Task item: Copy all records exactly; omit pictures.
Segment Start: Exercise input
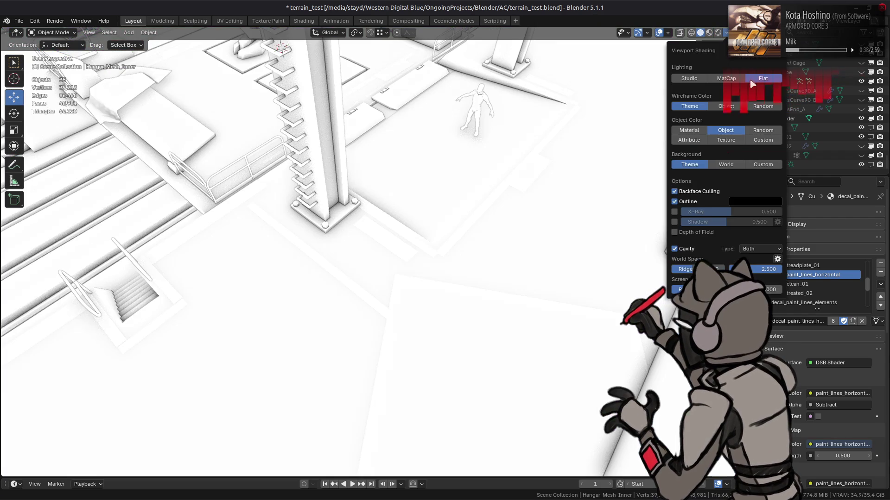
click(689, 139)
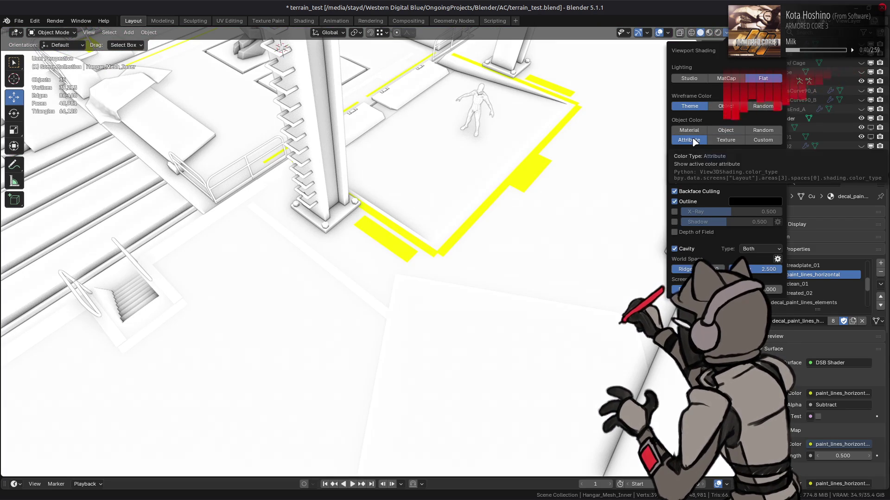
click(725, 131)
click(689, 140)
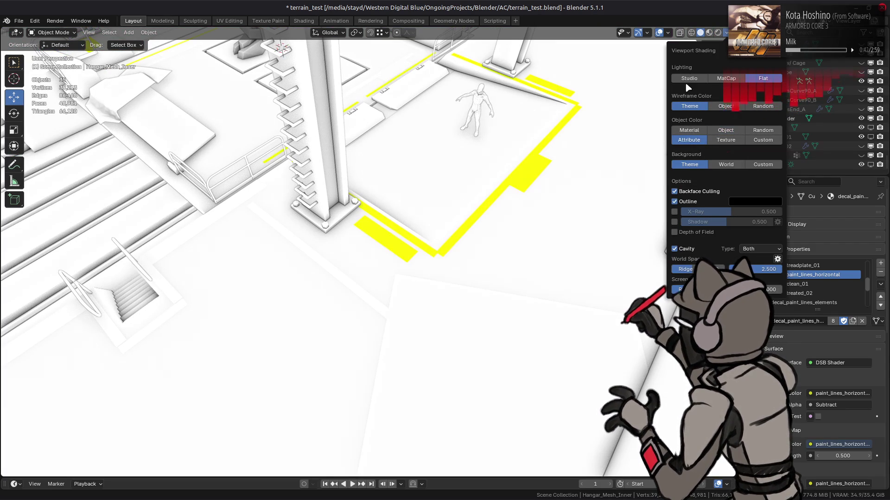
click(709, 33)
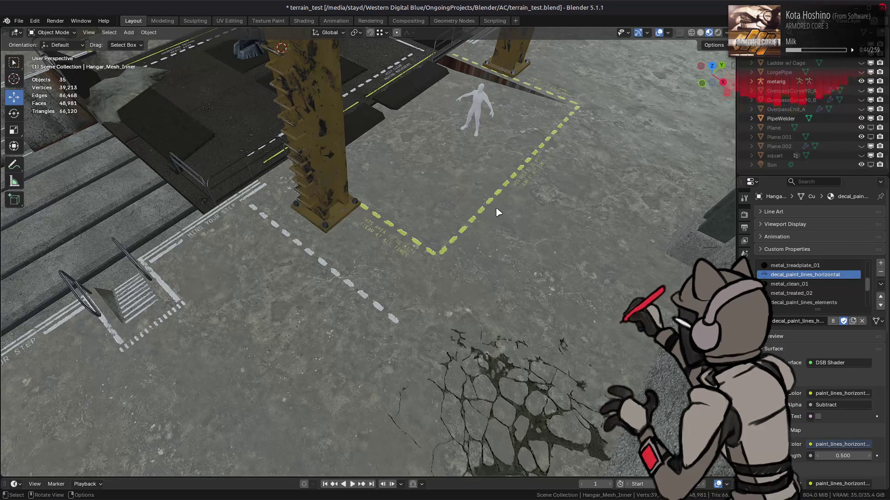
middle_drag(497, 213, 367, 232)
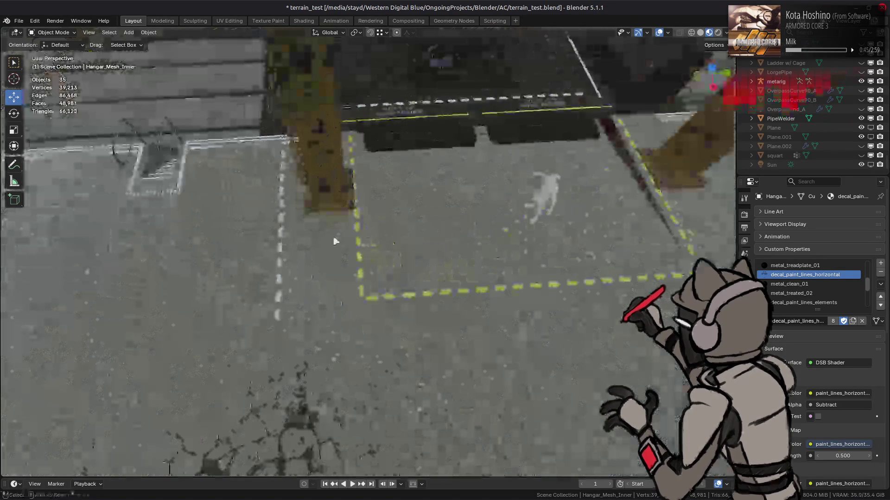
Duplicate the whole painted strip and place the copy 2.25 m along Y.
mouse_move(278, 252)
middle_down()
mouse_move(343, 238)
mouse_move(437, 241)
mouse_move(458, 207)
middle_up()
click(437, 241)
key(Tab)
click(428, 231)
key(ctrl+l)
key(shift+d)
Segment End: Exercise input
Finished exercise:
click(689, 139)
click(725, 131)
click(689, 140)
click(709, 33)
middle_drag(497, 213, 367, 232)
Duplicate the whole painted strip and place the copy 2.25 m along Y.
mouse_move(278, 252)
middle_down()
mouse_move(343, 238)
mouse_move(437, 241)
mouse_move(458, 207)
middle_up()
click(437, 241)
key(Tab)
click(428, 231)
key(ctrl+l)
key(shift+d)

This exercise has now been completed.